Quality control is an evaluation to indicate needed corrective action, the act of guiding, or the state of a process in which the variability is attributable to a constant system of chance causes. It compares and acts on the difference between actual performance and target performance (goal).

Quality control includes the operational techniques and activities used to fulfill requirements for quality. Often, quality assurance and quality control are used interchangeably, referring to the actions performed to ensure the quality of a product, service, or process, but they are different in meaning in terms of timing.

Quality Engineering 

Quality engineering focuses on combining product design engineering methods and statistical concepts to reduce costs and improve quality by optimizing product design and manufacturing processes.

For example, Taguchi’s quality loss function (QLF) is connected with quality engineering.

Quality Audit 

Quality audit is a systematic, independent examination and review to determine whether quality activities and related results comply with planned arrangements and whether these arrangements are implemented effectively and are suitable to achieve the objectives.

Quality planning, quality assurance, and quality engineering focus on the front-end of a process, whereas quality control and quality audit focus on the back-end of a process.

Quality Circles

Quality circles refer to a team of employees (6-12) voluntarily getting together periodically to discuss quality-related problems and issues and to devise strategies and plans to take corrective actions.

Quality circles should be introduced in an evolutionary manner, so employees feel that they can tap their creative potential.

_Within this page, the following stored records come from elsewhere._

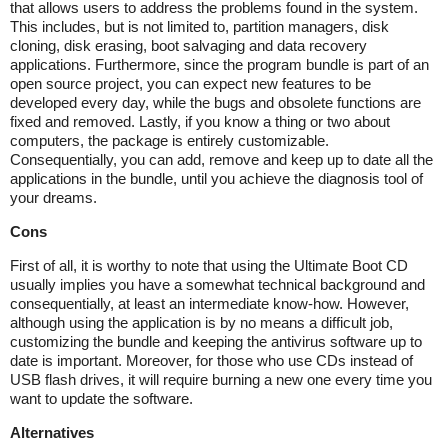
that allows users to address the problems found in the system.
This includes, but is not limited to, partition managers, disk
cloning, disk erasing, boot salvaging and data recovery
applications. Furthermore, since the program bundle is part of an
open source project, you can expect new features to be
developed every day, while the bugs and obsolete functions are
fixed and removed. Lastly, if you know a thing or two about
computers, the package is entirely customizable.
Consequentially, you can add, remove and keep up to date all the
applications in the bundle, until you achieve the diagnosis tool of
your dreams.
Cons
First of all, it is worthy to note that using the Ultimate Boot CD
usually implies you have a somewhat technical background and
consequentially, at least an intermediate know-how. However,
although using the application is by no means a difficult job,
customizing the bundle and keeping the antivirus software up to
date is important. Moreover, for those who use CDs instead of
USB flash drives, it will require burning a new one every time you
want to update the software.
Alternatives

Quality circles are a part of employee empowerment. Ishikawa is known as the “Father of Quality Circles.”

Quality Council

Quality council is a prerequisite of implementing a total quality management (TQM) program in the organization. The quality council is similar to an executive steering committee.

Quality Improvement

Quality improvement or continuous improvement is an ongoing activity where problems are diagnosed, root causes are identified, solutions are developed, and controls are established to improve quality.

Plan-Do-Check-Adjust (PDCA) Cycle

Plan-Do-Check-Adjust (PDCA) cycle is related to continuous improvement, where an improvement plan is developed (Plan), implemented (Do), monitored and evaluated (Check), and modified or refined (Adjust).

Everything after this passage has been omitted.